I don’t think you can overemphasize how huge the gap was between the cutting edge rock stars and the general public from 1965-1968. There were hippie movements in San Francisco and Greenwich Village but the vast majority of the country in the middle was still burdened by older morals and dress codes and disapproving parents. The change spread to other big cities and to a small number of kids and then to smaller cities and a larger number of kids. But it took years to get everywhere. Even there it didn’t get to everyone.

1954 kid checking in. Obviously 3 years’ difference in age is huge at that age, so your impressions are much more trustworthy than mine. But my memories still go back to 1957, and the late 1950s and early 1960s seem to be more or less of a piece in my recollection.

And then JFK’s assassination and the British Invasion, Selma and Vietnam. By 1965, certainly, it was The Sixties. 1963 wasn’t. And 1964 may have felt much like 1963 in real time, but in retrospect it feels a lot more connected to now than 1963 does.

Things were happening fast, so it’s hard to draw a line, but once you make the cover of Time Magazine, you’re pretty well established. Time Magazine’s July 7, 1967 cover.

For those of us already in college, “dress codes and disapproving parents” were pretty much nonexistent. There were already groups of hippies beginning in '66, possibly earlier.

That may have depended on where you were in college. The notion that colleges were acting in loco parentis was still very much alive through most of the 1960s.

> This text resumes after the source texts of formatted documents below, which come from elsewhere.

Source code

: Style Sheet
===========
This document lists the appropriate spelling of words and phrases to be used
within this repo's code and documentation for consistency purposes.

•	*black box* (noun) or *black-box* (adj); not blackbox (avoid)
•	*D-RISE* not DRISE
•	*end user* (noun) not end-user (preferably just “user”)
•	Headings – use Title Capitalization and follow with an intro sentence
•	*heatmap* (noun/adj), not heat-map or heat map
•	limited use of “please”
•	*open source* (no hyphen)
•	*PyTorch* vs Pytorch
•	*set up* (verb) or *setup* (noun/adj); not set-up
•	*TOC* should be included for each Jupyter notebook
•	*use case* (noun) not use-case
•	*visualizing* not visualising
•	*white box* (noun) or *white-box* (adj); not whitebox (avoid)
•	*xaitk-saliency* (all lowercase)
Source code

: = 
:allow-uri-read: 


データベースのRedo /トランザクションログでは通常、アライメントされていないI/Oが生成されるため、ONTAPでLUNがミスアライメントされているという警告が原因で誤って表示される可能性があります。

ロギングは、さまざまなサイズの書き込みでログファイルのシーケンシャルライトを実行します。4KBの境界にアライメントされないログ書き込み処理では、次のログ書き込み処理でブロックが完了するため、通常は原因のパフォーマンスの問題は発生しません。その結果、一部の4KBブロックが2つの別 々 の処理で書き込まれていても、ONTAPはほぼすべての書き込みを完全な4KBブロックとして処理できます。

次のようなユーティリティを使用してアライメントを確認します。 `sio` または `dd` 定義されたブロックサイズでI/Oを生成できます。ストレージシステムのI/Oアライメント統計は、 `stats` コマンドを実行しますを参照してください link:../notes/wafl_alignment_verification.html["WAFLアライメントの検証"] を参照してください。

A few years back, somewhere else, the question was describe the late 50s, early 60s and late 60s each with one word. I went
late 50s - fear
early 60s - hope
late 60s - anger

No, when you make the cover of Time you’re at the end of the line of your fad. Certainly the case for the true hippie movement in San Francisco, which was actively dying by July 7, 1967. Pseudo and plastic hippies multiplied across the country in clumps and patches and various time periods over the next half decade, as I said.

And I agree with brother RTFirefly that only a small percentage of colleges stopped in loco parentis by 1966, and probably fewer than half did so by 1970. There are thousands of colleges in the U.S., at least a thousand of them religious institutions or from other conservative settings. What happened in Columbia and Berkeley was not typical, no matter how much we want to go back and rewrite history today.

Agree completely.

Just like now, the leading edge got/gets all the press. Which was exactly the (successful) premise of Nixon’s “Silent Majority” strategy.

The difference today is the “leading edge” is heading in 6 different directions, each of which has it’s own separate “press”.